Rocinante

I’ve just finished local author Mark Arax’ latest tome, The Dreamt Land: Chasing Water and Dust Across California. It’s a tremendous achievement–the writing ,research and living of it–certainly not my having read it. A must-read for any understanding of the Golden State, Arax expertly chronicles our many gold-type rushes–particularly that of water.

We’re all Don Quixote, it turns out, tilting at windmills–and California is our steed.

First, there was a race the Spanish mounted to colonize the coast and “civilize” the natives before any other European power could lay a claim. Then came the gold rush. Next, and in succession, were booms of wheat, cattle, cotton, citrus and nuts.

Water, of course, has ever been central to all these endeavors. In fact, it was Father Junipero Serra who oversaw the construction of the first aqueduct in California, a seven-mile snake of water emptying onto the mission grounds at what is now Ventura.

Naturally enough, it was the Indians local to Mission San Buenaventura who laid the stone and mortar down from the hills to the north of that enclave. ‘Twas ever thus.

Throughout the state’s history there has been–and continues to be–a rush for water. When panning and sluicing could not slake their lust for gold quickly enough, miners turned to hydraulic cannons, aiming immense nozzles at whole hillsides and washing them into increasingly silted streams. The City of Los Angeles stole the Owens River from its valley, connecting 137 miles of pipe northwards to its source in the mountains. Sound familiar? But San Francisco, too, claimed the Hetch Hetchy Valley, collecting its water there as a reservoir and piping it west to town. The Sacramento River was siphoned, the San Joaquin assassinated , and dams went up while wells went, ever deeper, down.

A depletion of the aquifer that caused the very ground to sink.

From geopolitics to gold mining to agriculture, as a construct California’s fulcrum has always been  the manipulation of water. That’s the norm for California. Because we can’t count on Mother Nature. She’s capricious, and the state irregularly alternates between periods dry and wet. Sometimes for years on end. So we build aqueducts, dam, divert and starve rivers–even create artificial ones, some of which run uphill–and mine for water forgetting, during the drought, that the wet is on its way.

All of this is before climate change.

And now we’re headed into a new era, perhaps the last rush, in physical terms, of extraction: Housing.

We had a first taste of this roughly a hundred years ago when citrus in the San Fernando Valley, made possible by the rape of the Owens River, gave over to housing and fled across the mountains to the eastern San Joaquin Valley.

For nearly 40 years we’ve been in an increasing housing crisis–in terms of both availability and affordability. Despite increased building, the best estimates place us at a deficit of three to four million housing units, with an emphasis on producing 85,000 units per year to match expected population growth. And because scarcity only drives rents and purchase prices higher, for them to stabilize, if not decline, California would have to quadruple its current rate of production for the next seven years.

It seems that the only solution to the housing crisis is to build more housing.

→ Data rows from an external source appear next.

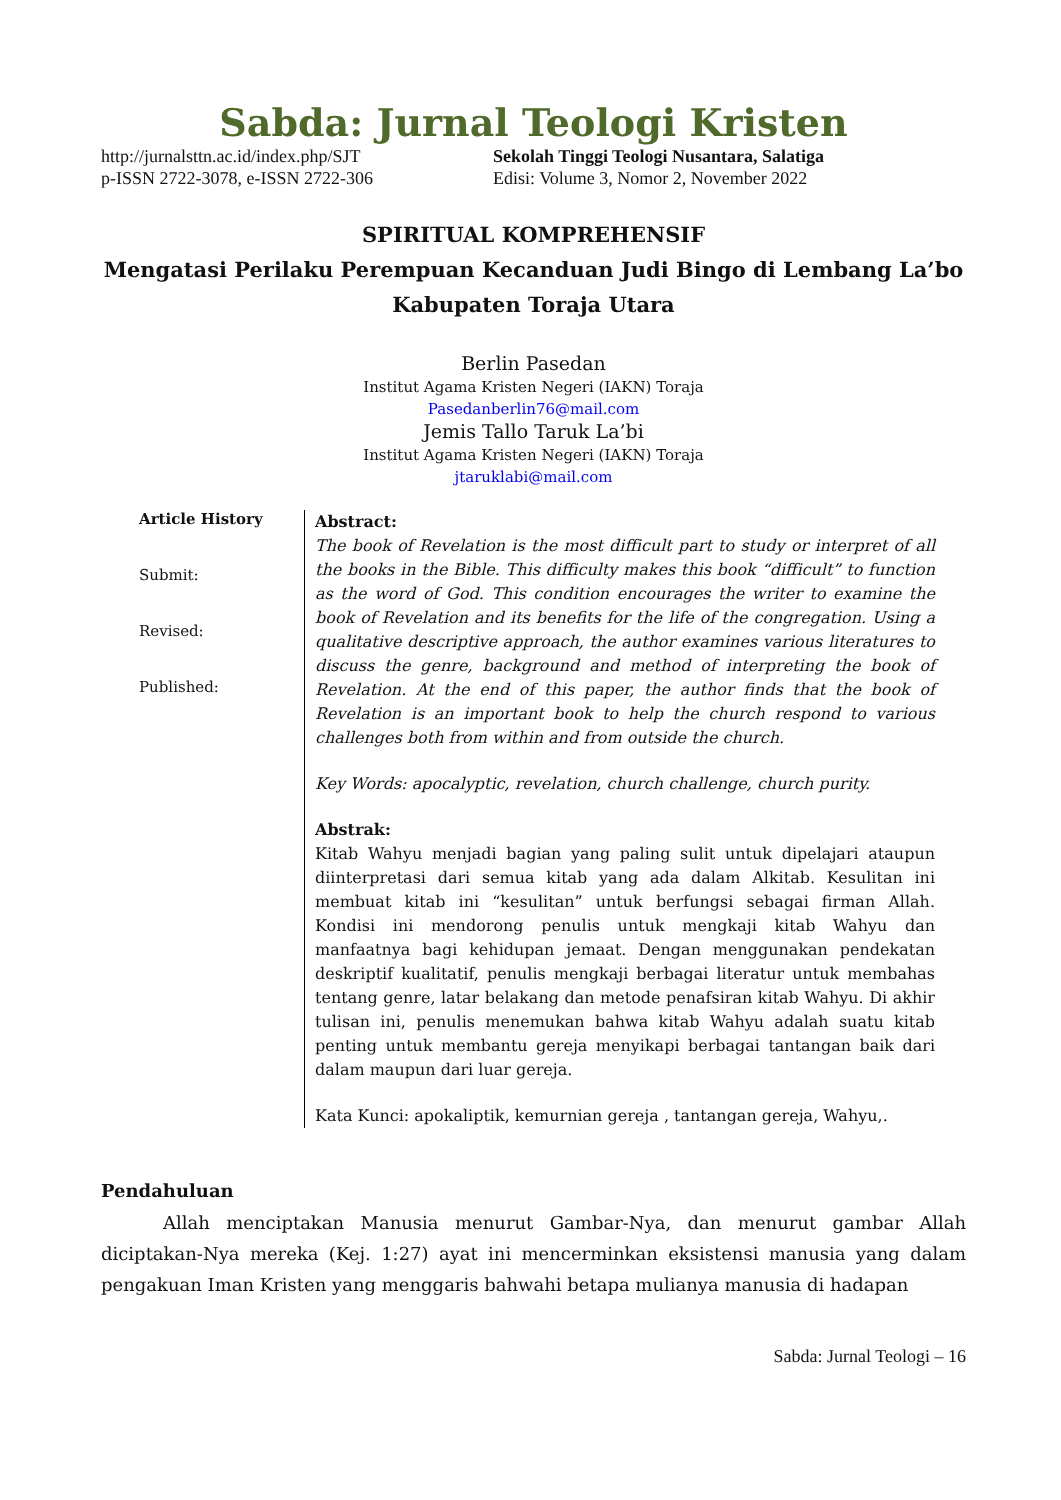Sabda: Jurnal Teologi Kristen
http://jurnalsttn.ac.id/index.php/SJT
p-ISSN 2722-3078, e-ISSN 2722-306
Sekolah Tinggi Teologi Nusantara, Salatiga
Edisi: Volume 3, Nomor 2, November 2022
SPIRITUAL KOMPREHENSIF
Mengatasi Perilaku Perempuan Kecanduan Judi Bingo di Lembang La’bo Kabupaten Toraja Utara
Berlin Pasedan
Institut Agama Kristen Negeri (IAKN) Toraja
Pasedanberlin76@mail.com
Jemis Tallo Taruk La’bi
Institut Agama Kristen Negeri (IAKN) Toraja
jtaruklabi@mail.com
Article History
Submit:
Revised:
Published:
Abstract:
The book of Revelation is the most difficult part to study or interpret of all the books in the Bible. This difficulty makes this book “difficult” to function as the word of God. This condition encourages the writer to examine the book of Revelation and its benefits for the life of the congregation. Using a qualitative descriptive approach, the author examines various literatures to discuss the genre, background and method of interpreting the book of Revelation. At the end of this paper, the author finds that the book of Revelation is an important book to help the church respond to various challenges both from within and from outside the church.
Key Words: apocalyptic, revelation, church challenge, church purity.
Abstrak:
Kitab Wahyu menjadi bagian yang paling sulit untuk dipelajari ataupun diinterpretasi dari semua kitab yang ada dalam Alkitab. Kesulitan ini membuat kitab ini “kesulitan” untuk berfungsi sebagai firman Allah. Kondisi ini mendorong penulis untuk mengkaji kitab Wahyu dan manfaatnya bagi kehidupan jemaat. Dengan menggunakan pendekatan deskriptif kualitatif, penulis mengkaji berbagai literatur untuk membahas tentang genre, latar belakang dan metode penafsiran kitab Wahyu. Di akhir tulisan ini, penulis menemukan bahwa kitab Wahyu adalah suatu kitab penting untuk membantu gereja menyikapi berbagai tantangan baik dari dalam maupun dari luar gereja.
Kata Kunci: apokaliptik, kemurnian gereja , tantangan gereja, Wahyu,.
Pendahuluan
Allah menciptakan Manusia menurut Gambar-Nya, dan menurut gambar Allah diciptakan-Nya mereka (Kej. 1:27) ayat ini mencerminkan eksistensi manusia yang dalam pengakuan Iman Kristen yang menggaris bahwahi betapa mulianya manusia di hadapan
Sabda: Jurnal Teologi – 16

And quickly.

A housing rush!

Why am I worried? Because each rush California has experienced has been fevered and unreasonable.

I grew up, in the sixties and seventies, in the small East Bay town of Moraga. It’s nestled in a valley, mostly, but by the time I left houses were creeping up our pristine hillsides. Having explored this wildlife as a kid, of course I considered it a desecration. I still do.

I’m trying to picture, writ large, what this looks like on a state level. What it looks like not only in suburbia, where I was raised, but in urban and rural areas as well. Everywhere, I envision high-density housing and sprawl. High-density, particularly in urban areas, and sprawl anywhere there’s open land.

As Cervantes wrote it:

“Destiny guides our fortunes more favorably than we could have expected. Look there, Sancho Panza, my friend, and see those thirty or so wild giants, with whom I intend to do battle and kill each and all of them, so with their stolen booty we can begin to enrich ourselves. This is noble, righteous warfare, for it is wonderfully useful to God to have such an evil race wiped from the face of the earth.”
“What giants?” asked Sancho Panza.
“The ones you can see over there,” answered his master, “with the huge arms, some of which are very nearly two leagues long.”
“Now look, your grace,” said Sancho, “what you see over there aren’t giants, but windmills, and what seems to be arms are just their sails, that go around in the wind and turn the millstone.”
“Obviously,” replied Don Quixote, “you don’t know much about adventures.”

 

I think we’re in for another adventure.